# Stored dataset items
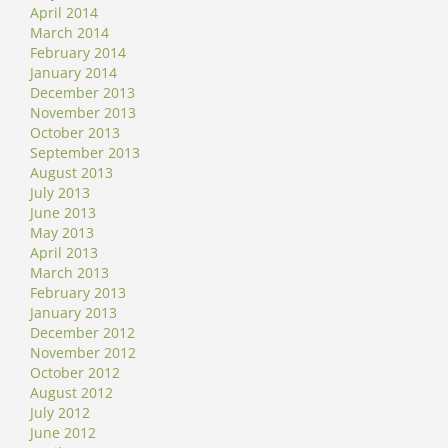
April 2014
March 2014
February 2014
January 2014
December 2013
November 2013
October 2013
September 2013
August 2013
July 2013
June 2013
May 2013
April 2013
March 2013
February 2013
January 2013
December 2012
November 2012
October 2012
August 2012
July 2012
June 2012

# HOW TO COMPLETE THIS TASK
Write out the text of every item above word for word, leaving out the pictures.

# SOLUTION FOR THIS EXERCISE
April 2014
March 2014
February 2014
January 2014
December 2013
November 2013
October 2013
September 2013
August 2013
July 2013
June 2013
May 2013
April 2013
March 2013
February 2013
January 2013
December 2012
November 2012
October 2012
August 2012
July 2012
June 2012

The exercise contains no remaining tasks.